*Supplied entries*.

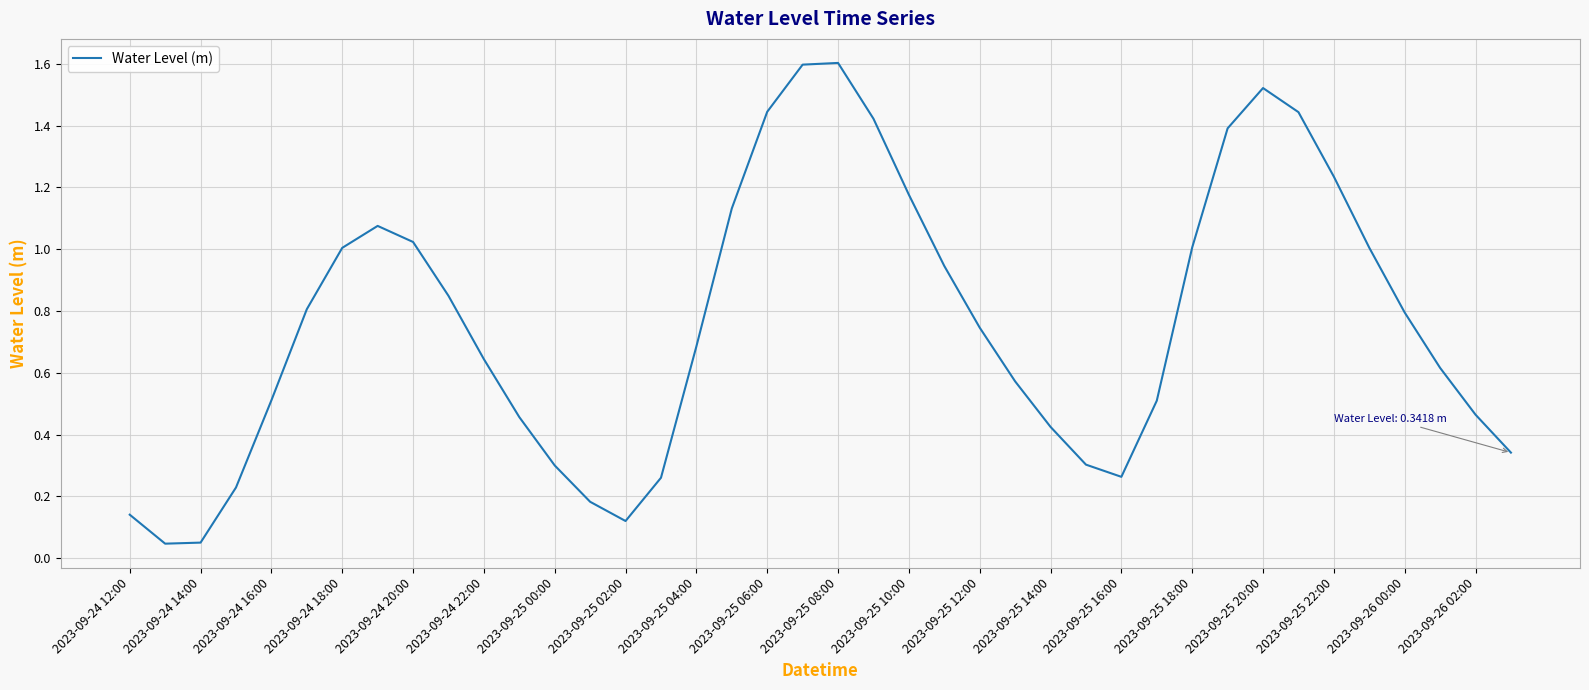

What is the greatest value displayed?

1.6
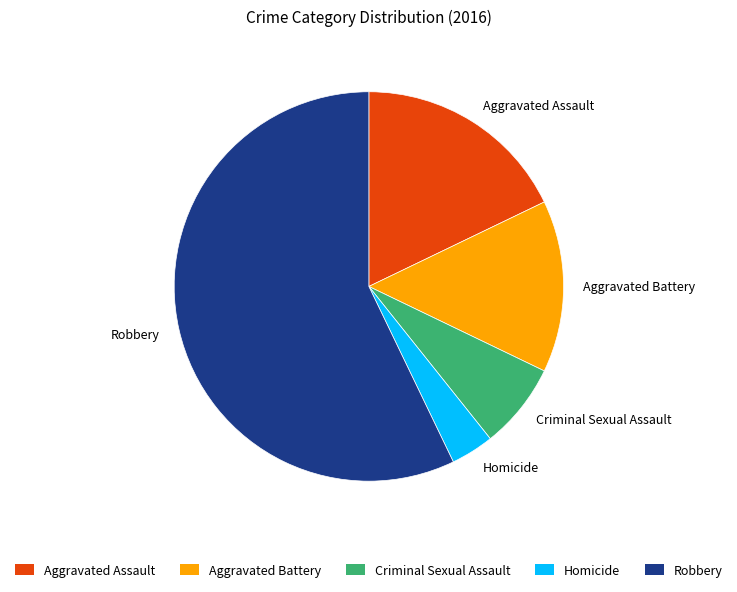

Is it true that Homicide is 4% of the pie?

True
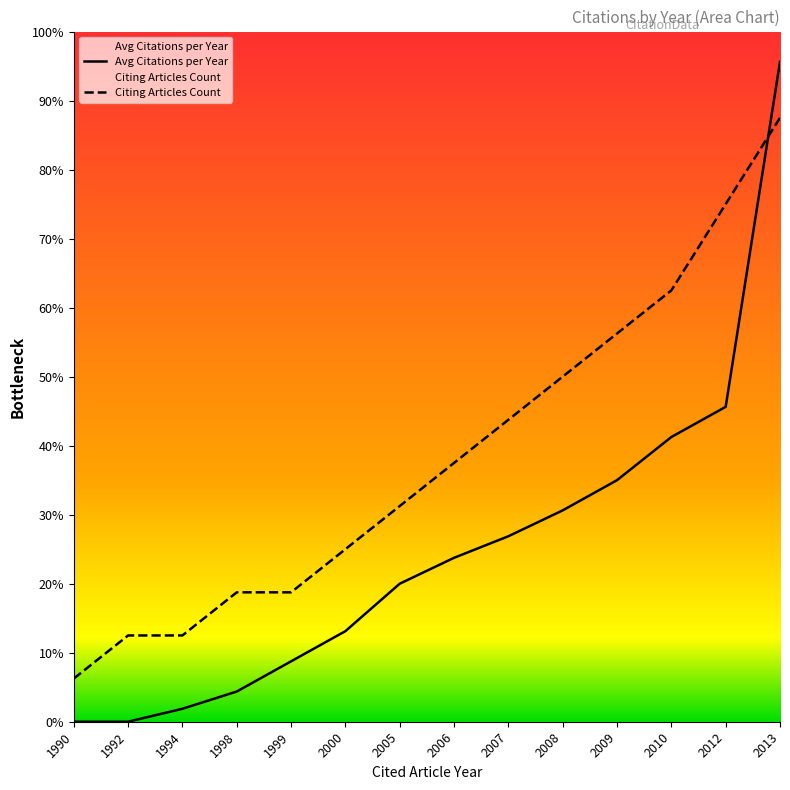

What is the highest value of the Citing Articles Count series?

140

*Description of the task*. Pick out every line of the entries above that contains the string "value", and copy each such line in full. Case counts.

*Your response*.
What is the greatest value displayed?
What is the highest value of the Citing Articles Count series?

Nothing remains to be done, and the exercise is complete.